▶ Work order
According to the figure legend, for how many days were the cells transfected with control or CRMP2 siRNA differentiated before costaining?

▶ Text block
Content starts
FIGURE 5.

CRMP2 and PIPP co-localize in the growth cone and axon shaft and PIPP growth cone localization is CRMP2 dependent. A, hippocampal neurons were stained with PIPP (PIPP-AB1) and CRMP2 antibodies and imaged by confocal microscopy. Arrowhead shows colocalization of PIPP and CRMP2 in the growth cone. Higher power images are shown below. Bar = 20 μm. B, hippocampal neurons were costained with PIPP (PIPP-AB1) and β-tubulin antibodies and with phalloidin (blue) staining. Colocalization of β-tubulin and PIPP is indicated by arrowheads. Higher magnification images are shown below. Bar = 20 μm. C, PC12 cells expressing control, PIPP, or CRMP2 siRNA were immunoblotted with CRMP2 antibodies, then re-probed with β-tubulin antibodies. Relative CRMP2 expression was determined by densitometry and expressed as a % of the scrambled, designated 100%. Bars = mean ± S.E. (n = 5, *, p < 0.05). D, cells transfected with control or CRMP2 siRNA were differentiated for 3 days and costained with PIPP antibodies (PIPP-AB4) and imaged by confocal microscopy at the same laser attenuation. Arrowheads indicate growth cones of Cy3 siRNA-transfected cells. Bar = 20 μm. The smaller panels below show representative examples of additional growth cones imaged at the same laser attenuation and at higher magnification for each indicated transfected siRNA. Growth cones are presented in graded fluorescence. Bars = mean fluorescence intensity of PIPP in the growth cone relative to the neurite shaft ± S.E., where the control is designated 1 (≥10 cells, n = 3, *, p < 0.05).
Content ends
▶ Excerpted records
Content starts
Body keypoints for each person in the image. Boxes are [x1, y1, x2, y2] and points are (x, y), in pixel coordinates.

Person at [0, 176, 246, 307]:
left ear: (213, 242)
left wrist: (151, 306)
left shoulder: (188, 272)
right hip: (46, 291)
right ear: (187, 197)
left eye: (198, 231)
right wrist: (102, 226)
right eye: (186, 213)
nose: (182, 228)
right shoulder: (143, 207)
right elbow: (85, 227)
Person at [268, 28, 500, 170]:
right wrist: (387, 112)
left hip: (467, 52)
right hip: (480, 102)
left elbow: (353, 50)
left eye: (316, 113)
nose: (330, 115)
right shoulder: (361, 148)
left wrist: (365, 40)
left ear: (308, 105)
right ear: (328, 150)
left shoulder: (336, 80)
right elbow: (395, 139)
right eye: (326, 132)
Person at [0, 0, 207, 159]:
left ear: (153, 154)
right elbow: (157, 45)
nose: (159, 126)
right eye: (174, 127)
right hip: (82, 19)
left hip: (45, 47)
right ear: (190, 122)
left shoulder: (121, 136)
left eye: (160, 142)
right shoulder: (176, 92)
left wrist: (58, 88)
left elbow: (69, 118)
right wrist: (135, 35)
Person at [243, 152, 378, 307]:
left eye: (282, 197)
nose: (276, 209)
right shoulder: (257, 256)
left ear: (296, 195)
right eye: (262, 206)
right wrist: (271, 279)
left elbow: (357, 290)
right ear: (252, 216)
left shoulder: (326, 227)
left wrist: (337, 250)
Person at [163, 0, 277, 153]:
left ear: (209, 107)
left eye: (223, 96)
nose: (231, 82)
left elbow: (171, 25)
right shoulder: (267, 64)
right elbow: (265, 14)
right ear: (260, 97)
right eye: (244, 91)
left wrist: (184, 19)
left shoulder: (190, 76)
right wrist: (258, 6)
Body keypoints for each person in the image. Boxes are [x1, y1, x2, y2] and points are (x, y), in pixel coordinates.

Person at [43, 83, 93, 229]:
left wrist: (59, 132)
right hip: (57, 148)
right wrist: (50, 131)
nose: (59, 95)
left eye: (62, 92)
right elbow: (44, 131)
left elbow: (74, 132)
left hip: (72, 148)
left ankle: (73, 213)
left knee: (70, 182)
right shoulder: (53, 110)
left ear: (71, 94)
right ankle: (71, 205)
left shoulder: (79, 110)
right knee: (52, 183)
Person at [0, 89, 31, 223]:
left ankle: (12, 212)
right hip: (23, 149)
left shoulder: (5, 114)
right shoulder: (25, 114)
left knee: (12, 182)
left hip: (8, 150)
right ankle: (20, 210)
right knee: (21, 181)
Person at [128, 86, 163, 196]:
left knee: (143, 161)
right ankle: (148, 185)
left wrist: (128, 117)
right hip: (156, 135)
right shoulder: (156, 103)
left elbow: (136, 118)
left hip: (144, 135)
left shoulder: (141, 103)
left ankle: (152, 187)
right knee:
Content ends
▶ Problem solution
3 days